Aug 04 2005
One of the really neat features that first caught my eye was the ability to make XML-RPC calls. XML-RPC is a standardised to interact with objects and classes on the other side of the internet. Now some of you non-programming sorts may be wondering why this is such a wonderfull thing, well, its hard to explain whats so good about it but trust me when I say its great… especially in an environment such as Second Life.
Immediately I started thinking about some of the possibilities XML-RPC offered… RSS feeds, email checking, stock quotes, weather reports – all in game. You could take it further and start using Amazon and eBay to purchase real world goods, all without leaving the game.
So first things first I hit the Second Life scripting documentation. One of the first things that struck me about the XML-RPC documentation is that several of the function calls are marked as (Doesn’t actually work). This rather anoyed me as one of those functions was llSendRemoteData. So it seems that XML-RPC is a one way communication channel in Second Life… in-bound requests only.
The second thing that took my notice was the complete lack of any immediate high level explanation of how XML-RPC is implemented in Second Life. After digging around I finally discovered that in order to make a call into Second Life, you call needs to pass in a channel key. This channel key, however, can only be generated from within Second Life when an XML-RPC channel is created… so if you can’t initiate calls XML-RPC calls from within Second Life, how do you get the key out to your external objects????
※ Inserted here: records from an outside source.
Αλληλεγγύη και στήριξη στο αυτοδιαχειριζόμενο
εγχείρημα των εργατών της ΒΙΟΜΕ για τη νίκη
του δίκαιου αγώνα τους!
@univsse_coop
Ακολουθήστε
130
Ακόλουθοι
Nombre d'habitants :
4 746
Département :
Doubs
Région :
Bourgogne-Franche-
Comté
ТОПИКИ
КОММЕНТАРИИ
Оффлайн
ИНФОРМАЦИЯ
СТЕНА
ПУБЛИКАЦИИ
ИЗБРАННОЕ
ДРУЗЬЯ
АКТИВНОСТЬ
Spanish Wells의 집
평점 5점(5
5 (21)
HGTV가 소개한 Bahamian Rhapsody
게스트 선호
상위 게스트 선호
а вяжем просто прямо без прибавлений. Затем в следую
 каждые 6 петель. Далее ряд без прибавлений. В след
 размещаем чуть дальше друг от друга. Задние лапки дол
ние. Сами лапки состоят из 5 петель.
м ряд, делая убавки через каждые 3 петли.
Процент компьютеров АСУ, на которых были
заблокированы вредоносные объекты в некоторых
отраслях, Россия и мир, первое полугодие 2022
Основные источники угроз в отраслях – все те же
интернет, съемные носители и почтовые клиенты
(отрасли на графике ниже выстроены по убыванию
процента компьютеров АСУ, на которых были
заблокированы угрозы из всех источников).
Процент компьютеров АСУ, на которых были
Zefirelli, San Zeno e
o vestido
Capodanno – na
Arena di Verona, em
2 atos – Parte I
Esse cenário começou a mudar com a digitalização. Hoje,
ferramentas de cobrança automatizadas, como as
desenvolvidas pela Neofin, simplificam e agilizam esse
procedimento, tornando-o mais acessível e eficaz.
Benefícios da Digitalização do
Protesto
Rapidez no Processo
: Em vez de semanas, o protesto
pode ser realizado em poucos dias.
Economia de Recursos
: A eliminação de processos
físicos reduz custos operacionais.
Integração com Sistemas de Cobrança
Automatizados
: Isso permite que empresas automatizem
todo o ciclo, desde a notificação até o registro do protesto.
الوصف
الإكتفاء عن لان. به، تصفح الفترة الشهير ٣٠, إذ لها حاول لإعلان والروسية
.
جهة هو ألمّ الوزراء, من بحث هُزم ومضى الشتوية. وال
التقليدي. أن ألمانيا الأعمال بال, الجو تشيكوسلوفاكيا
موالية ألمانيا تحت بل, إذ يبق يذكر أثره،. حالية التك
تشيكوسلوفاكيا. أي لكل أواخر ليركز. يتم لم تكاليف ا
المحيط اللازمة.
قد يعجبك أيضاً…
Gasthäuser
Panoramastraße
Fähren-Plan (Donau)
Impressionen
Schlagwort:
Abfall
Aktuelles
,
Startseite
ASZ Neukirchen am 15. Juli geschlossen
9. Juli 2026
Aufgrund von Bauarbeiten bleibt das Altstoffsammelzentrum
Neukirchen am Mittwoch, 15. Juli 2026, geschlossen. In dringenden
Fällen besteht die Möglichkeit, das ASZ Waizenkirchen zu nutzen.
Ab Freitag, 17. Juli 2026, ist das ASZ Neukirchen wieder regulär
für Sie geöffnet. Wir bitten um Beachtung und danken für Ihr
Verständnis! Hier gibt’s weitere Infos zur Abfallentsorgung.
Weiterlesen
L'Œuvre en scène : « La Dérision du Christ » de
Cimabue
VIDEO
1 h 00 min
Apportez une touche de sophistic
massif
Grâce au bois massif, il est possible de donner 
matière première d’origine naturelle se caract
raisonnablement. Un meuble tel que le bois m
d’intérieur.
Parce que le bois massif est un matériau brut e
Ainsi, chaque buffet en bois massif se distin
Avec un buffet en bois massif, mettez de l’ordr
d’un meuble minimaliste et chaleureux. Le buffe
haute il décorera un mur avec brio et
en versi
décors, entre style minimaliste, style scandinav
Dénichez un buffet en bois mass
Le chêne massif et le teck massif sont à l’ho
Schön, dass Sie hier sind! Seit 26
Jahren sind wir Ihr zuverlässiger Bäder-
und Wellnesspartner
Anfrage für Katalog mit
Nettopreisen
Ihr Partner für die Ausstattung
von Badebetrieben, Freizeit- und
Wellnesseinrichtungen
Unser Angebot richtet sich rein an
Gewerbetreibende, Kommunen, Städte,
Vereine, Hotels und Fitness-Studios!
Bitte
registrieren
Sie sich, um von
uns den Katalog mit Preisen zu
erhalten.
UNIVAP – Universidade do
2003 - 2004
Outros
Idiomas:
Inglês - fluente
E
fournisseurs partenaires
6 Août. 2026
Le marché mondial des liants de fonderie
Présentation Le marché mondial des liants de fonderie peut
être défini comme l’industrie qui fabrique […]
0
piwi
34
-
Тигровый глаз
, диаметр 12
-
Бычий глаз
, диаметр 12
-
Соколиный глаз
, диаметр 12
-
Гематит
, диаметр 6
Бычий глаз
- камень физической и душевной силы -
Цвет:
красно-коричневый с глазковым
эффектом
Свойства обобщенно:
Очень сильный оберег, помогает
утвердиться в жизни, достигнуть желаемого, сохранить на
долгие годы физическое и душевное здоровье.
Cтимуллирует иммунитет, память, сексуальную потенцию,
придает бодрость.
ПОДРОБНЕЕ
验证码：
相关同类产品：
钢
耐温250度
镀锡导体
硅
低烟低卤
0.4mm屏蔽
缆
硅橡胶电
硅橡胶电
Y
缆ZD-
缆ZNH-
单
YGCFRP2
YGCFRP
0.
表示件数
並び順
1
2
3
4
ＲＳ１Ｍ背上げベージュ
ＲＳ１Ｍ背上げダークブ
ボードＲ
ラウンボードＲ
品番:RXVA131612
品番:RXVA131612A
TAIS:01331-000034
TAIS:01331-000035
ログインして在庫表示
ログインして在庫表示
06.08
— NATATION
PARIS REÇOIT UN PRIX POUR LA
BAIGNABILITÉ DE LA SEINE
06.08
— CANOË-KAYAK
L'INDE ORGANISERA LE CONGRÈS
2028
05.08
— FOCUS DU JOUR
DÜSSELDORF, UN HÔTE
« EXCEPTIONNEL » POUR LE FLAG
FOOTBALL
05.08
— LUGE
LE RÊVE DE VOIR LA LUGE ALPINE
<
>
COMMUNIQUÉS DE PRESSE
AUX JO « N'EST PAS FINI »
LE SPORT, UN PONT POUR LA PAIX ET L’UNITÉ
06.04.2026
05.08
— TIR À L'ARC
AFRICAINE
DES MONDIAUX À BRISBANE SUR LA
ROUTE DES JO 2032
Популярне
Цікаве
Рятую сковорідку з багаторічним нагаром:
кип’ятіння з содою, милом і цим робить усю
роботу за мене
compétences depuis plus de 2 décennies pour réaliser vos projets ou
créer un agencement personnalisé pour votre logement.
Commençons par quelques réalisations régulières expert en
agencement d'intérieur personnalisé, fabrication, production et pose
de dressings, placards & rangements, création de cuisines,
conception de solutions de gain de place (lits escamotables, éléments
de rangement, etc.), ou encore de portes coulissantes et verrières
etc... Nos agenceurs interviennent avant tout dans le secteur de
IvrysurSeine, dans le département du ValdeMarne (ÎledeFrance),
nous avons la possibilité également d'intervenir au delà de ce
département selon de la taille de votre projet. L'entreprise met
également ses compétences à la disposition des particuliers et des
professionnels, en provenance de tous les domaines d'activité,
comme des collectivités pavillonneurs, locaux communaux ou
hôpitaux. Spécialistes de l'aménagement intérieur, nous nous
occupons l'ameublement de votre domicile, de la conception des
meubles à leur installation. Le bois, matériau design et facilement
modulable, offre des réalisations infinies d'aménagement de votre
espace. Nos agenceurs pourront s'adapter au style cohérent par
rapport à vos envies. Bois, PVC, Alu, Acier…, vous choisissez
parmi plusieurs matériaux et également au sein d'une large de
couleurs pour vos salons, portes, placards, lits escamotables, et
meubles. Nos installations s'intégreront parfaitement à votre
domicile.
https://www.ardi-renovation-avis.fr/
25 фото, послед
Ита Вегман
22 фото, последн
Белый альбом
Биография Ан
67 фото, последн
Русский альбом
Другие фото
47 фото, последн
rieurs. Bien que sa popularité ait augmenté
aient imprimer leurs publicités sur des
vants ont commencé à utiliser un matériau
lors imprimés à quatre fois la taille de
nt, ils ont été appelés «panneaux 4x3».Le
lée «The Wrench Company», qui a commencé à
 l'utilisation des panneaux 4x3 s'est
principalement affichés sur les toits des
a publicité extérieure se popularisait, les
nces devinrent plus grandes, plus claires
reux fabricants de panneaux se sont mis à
I finally discovered that you are able to send emails from within Second Life, so this is the process for XML-RPC communication with Second Life:
- Create email account for transferring channel keys
- create XML-RPC channel within the game to obtain a channel key
- send email from inside game to above email account
- external object checks above email account to obtain channel key
- external object sedns XML-RPC call to in-game object
If you ask me this seems a bit of a farcical way of doing things and could be made a whole lot easier… if only they allowed in game objects to make external requests. Of course it has already been noted in the discussion wiki that allowing in game objects to make external XML-RPC calls opens up the possibility of using Second Life as a DoS engine but it should be possible to come up with some permissions structure to limit the chances of that happening.